As a full professor at UC Berkeley, Murray was the recipient of the 2014 Rutter Award for Teaching Distinction which "honors a professor who has shown an outstanding commitment to teaching and who is an inspiration to students." The following year, she was appointed faculty director of the Center on Reproductive Rights and Justice (CRRJ), the United States' first law school think tank to focus on reproductive rights and justice issues. She also became the co-author of "Cases on Reproductive Rights and Justice," the first reproductive rights and justice casebook. On March 22, 2016, Murray was named interim dean of the UC Berkeley School of Law following the resignation of former dean Sujit Choudhry. On June 11, 2018, Murray left UC Berkeley to accept a position as a tenured faculty member at New York University and become the co-faculty director of the Birnbaum Women's Leadership Network.

On September 7, 2018, Murray testified at Brett Kavanaugh's Supreme Court confirmation hearing where she cautioned the United States Senate Committee on the Judiciary that he would overturn Roe v. Wade.

Murray has been a member of the American Law Institute and sat on the boards of directors for the Brennan Center for Justice, the American Constitution Society, the Guttmacher Institute, and the National Women's Law Center.

Murray was considered to be a contender for a federal judgeship under the Biden administration.

Since 2019, Murray has co-hosted the podcast Strict Scrutiny with fellow legal academics Kate Shaw and Leah Litman.

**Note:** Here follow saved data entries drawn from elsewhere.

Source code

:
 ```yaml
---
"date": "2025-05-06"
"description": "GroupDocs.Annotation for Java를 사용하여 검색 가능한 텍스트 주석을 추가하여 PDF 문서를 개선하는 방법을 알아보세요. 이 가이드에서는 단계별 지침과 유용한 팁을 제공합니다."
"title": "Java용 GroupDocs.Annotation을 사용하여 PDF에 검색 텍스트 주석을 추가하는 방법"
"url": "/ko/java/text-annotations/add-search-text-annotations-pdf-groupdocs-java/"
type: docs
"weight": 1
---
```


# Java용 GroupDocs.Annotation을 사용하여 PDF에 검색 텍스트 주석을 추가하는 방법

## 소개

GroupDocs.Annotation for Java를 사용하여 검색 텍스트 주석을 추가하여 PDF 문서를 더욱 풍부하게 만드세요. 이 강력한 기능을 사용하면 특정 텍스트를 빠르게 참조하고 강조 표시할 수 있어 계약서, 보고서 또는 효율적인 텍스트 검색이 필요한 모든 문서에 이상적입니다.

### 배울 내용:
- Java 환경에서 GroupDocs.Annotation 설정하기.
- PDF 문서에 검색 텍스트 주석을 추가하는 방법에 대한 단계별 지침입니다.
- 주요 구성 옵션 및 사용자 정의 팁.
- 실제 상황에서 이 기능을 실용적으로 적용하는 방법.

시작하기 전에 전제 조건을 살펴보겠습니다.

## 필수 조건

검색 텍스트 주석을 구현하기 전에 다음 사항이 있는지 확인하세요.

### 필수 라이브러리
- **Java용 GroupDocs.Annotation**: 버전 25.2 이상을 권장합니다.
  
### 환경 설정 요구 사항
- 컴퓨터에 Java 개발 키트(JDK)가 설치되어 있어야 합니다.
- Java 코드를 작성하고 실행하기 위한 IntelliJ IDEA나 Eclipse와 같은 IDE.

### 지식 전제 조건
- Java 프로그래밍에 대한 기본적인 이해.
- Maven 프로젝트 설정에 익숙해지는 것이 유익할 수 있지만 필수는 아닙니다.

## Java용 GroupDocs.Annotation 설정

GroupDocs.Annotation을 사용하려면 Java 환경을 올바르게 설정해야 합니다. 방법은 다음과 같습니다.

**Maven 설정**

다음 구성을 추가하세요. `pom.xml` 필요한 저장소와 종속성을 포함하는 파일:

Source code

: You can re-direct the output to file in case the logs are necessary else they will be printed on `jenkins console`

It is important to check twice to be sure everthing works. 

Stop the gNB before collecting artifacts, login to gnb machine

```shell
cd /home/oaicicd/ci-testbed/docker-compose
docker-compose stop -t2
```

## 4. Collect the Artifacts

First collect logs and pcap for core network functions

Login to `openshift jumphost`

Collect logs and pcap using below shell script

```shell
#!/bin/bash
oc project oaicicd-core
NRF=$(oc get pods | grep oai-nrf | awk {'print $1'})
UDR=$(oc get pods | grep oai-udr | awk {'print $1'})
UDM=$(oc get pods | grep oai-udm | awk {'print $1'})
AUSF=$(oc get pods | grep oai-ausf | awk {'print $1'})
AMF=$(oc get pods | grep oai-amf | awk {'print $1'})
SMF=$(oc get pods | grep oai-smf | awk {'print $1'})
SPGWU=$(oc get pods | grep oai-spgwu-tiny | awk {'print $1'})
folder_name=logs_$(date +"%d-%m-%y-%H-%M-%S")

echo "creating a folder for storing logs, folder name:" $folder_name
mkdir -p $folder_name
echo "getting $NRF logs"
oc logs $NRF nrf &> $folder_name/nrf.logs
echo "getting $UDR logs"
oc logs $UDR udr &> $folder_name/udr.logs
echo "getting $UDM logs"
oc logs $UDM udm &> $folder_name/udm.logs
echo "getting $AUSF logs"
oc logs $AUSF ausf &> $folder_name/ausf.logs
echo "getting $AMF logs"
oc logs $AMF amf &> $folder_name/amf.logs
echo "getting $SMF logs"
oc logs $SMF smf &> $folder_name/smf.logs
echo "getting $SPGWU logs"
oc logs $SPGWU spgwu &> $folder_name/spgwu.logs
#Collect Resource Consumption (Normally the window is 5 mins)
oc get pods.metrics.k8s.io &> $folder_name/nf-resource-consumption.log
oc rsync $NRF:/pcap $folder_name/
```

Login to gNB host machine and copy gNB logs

In 2022, the podcast joined the Crooked Media network.

==Personal life==
Murray married Joshua Hill Jr. on October 23, 2004.

==Selected publications==
- Reproductive Rights and Justice Stories (Foundation Press, 2019) (with K. Shaw & R. Siegel).
- Cases on Reproductive Rights and Justice (Foundation Press, 2014)
- The Trump Indictments: The Historic Charging Documents with Commentary (W. W. Norton, 2024, ISBN 978-1-324-07920-0) (with A. Weissman)
- The U.S. Constitution: A Comprehensive and Annotated Guide for the Modern Reader. (Simon & Schuster, LLC, 2026).